Obwohl "Was rauchte ich Schwaden zum Mond" nur 87 Seiten kurz ist, müsste man eigentlich jedes einzelne Gedicht zitieren um auch nur einen annähernd umfassenden Eindruck dieses Bandes zu vermitteln. Die Aufteilung des Bandes in drei Bereiche mit jeweils unterschiedlichem Schwerpunkt markiert zwar gewisse Unterschiede, vor allem aber in sprachlicher Hinsicht sind die Gedichte eng miteinander verwoben. Jan Koneffke hat ein ganz eigenes Idiom gefunden, eine Stimme, die immer wiederzuerkennen ist, ob sie nun von Tippsen und tippex oder von verbrannten Bauernkindern spricht. Dabei ist diese Stimme nie monoton, denn Koneffke vermag es, jedem Umstand eine eigene Phrasierung zu verleihen. Da man aus den Gedichten, wie gesagt, nicht genug zitieren kann, hier zum Abschluss noch Koneffkes Abschied von seinem Hauptmotiv, dem in der Lyrik lange Zeit für tot geglaubten Mond, dem er noch mal neues Leben einhaucht: "aufmerksam brachten mich Polizisten/ heim wo ich mir/ begegnete der/ Schwaden zum Mond rauchte bis er/ elendig gelb war". Nicht zufällig stellt sich dieser Abschied vom Mond auch als ein Abschied vom Ich dar.
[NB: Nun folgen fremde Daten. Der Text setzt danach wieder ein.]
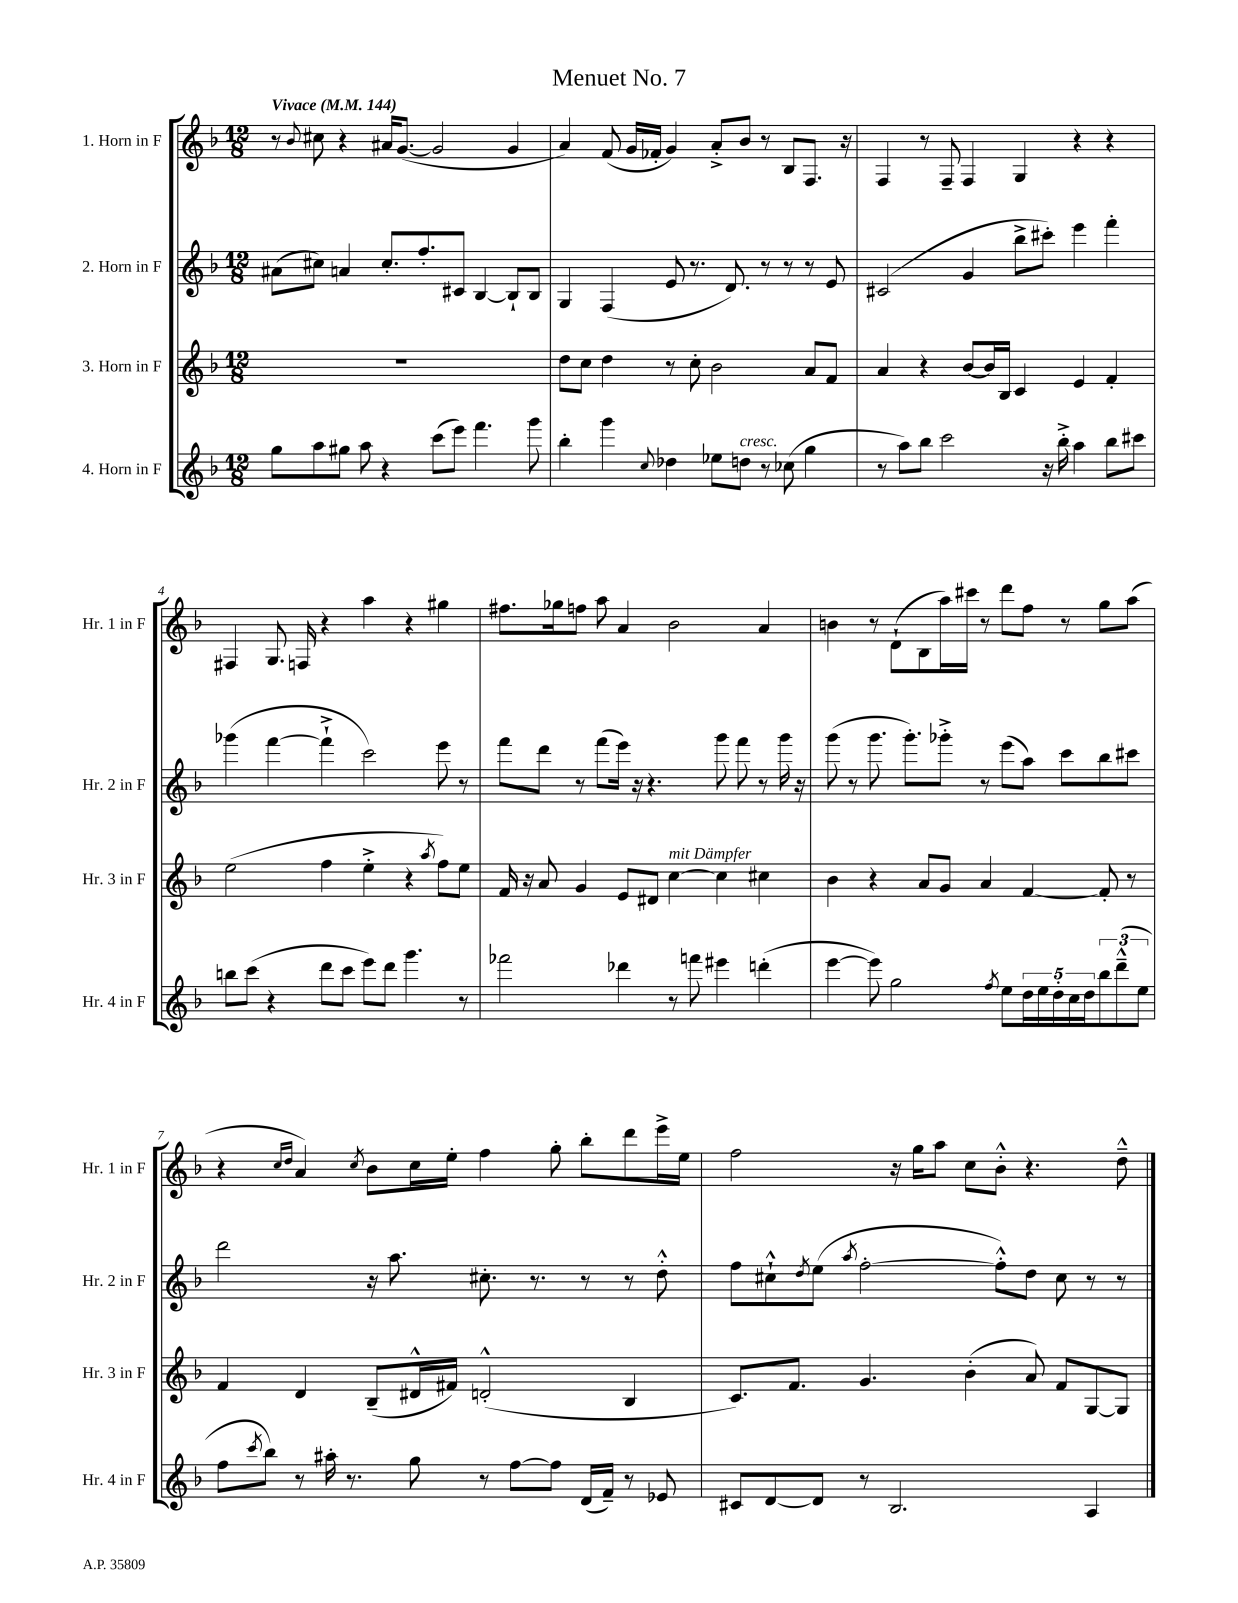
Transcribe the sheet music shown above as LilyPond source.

Denn ohne die uneingeschränkte Bereitschaft sich die Welt vollständig poetisch anzuverwandeln ist für Koneffke lyrisches Sprechen nicht denkbar. Wer den Mond nicht mag oder ihn für veraltet hält, der ist hier falsch. Wer ihn neu entdecken möchte, der ist richtig.